As a first step before starting on a new cache manager, I would like to remove
those methods from the interfaces (but I will leave the actual implementations
in Clock untouched for now). This way we can avoid having two implementations
of something that's never used. We can always implement some of the methods
later, if we ever need them, but I think it is better to wait until the need
arises, rather than to guess now what we might need in the future.
The methods that are not used, are:
CacheFactory.newSizedCacheManager()
CacheManager.getMaximumSize()
CacheManager.resize()
CacheManager.containsKey()
CacheManager.setUsed()
CacheManager.getNumberInUse()
CacheManager.getCacheStats()
CacheManager.resetCacheStats()
CacheManager.scan()
getCacheStats() and resetCacheStats() are called by other methods (simple
forwarding methods), but those methods are never called. The attached patch
(d2911-unused) removes all the unused methods, including the methods that call
getCacheStats() and resetCacheStats(). suites.All passed. I have also started a
derbyall run which has not completed yet.

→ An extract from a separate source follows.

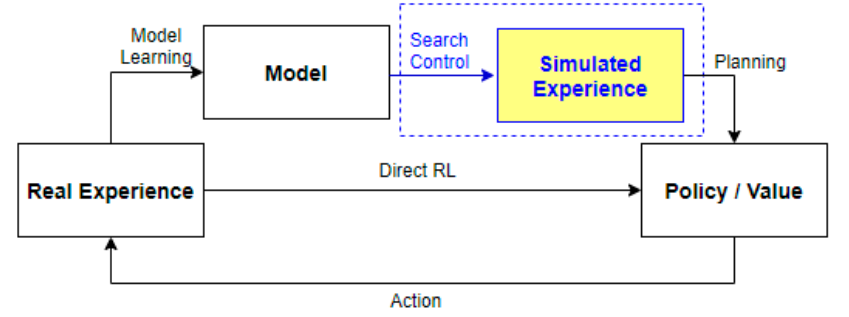
Figure 5. Dyna-Q model structure [18].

> Implement a buffer manager using java.util.concurrent classes
> -------------------------------------------------------------
>
> Key: DERBY-2911
> URL: https://issues.apache.org/jira/browse/DERBY-2911
> Project: Derby
> Issue Type: Improvement
> Components: Performance, Services
> Affects Versions: 10.4.0.0
> Reporter: Knut Anders Hatlen
> Assignee: Knut Anders Hatlen
> Priority: Minor
> Attachments: d2911-unused.diff, d2911-unused.stat
>
>
> There are indications that the buffer manager is a bottleneck for some types
> of multi-user load. For instance, Anders Morken wrote this in a comment on
> DERBY-1704: "With a separate table and index for each thread (to remove latch
> contention and lock waits from the equation) we (...) found that
> org.apache.derby.impl.services.cache.Clock.find()/release() caused about 5
> times more contention than the synchronization in LockSet.lockObject() and
> LockSet.unlock(). That might be an indicator of where to apply the next push".
> It would be interesting to see the scalability and performance of a buffer
> manager which exploits the concurrency utilities added in Java SE 5.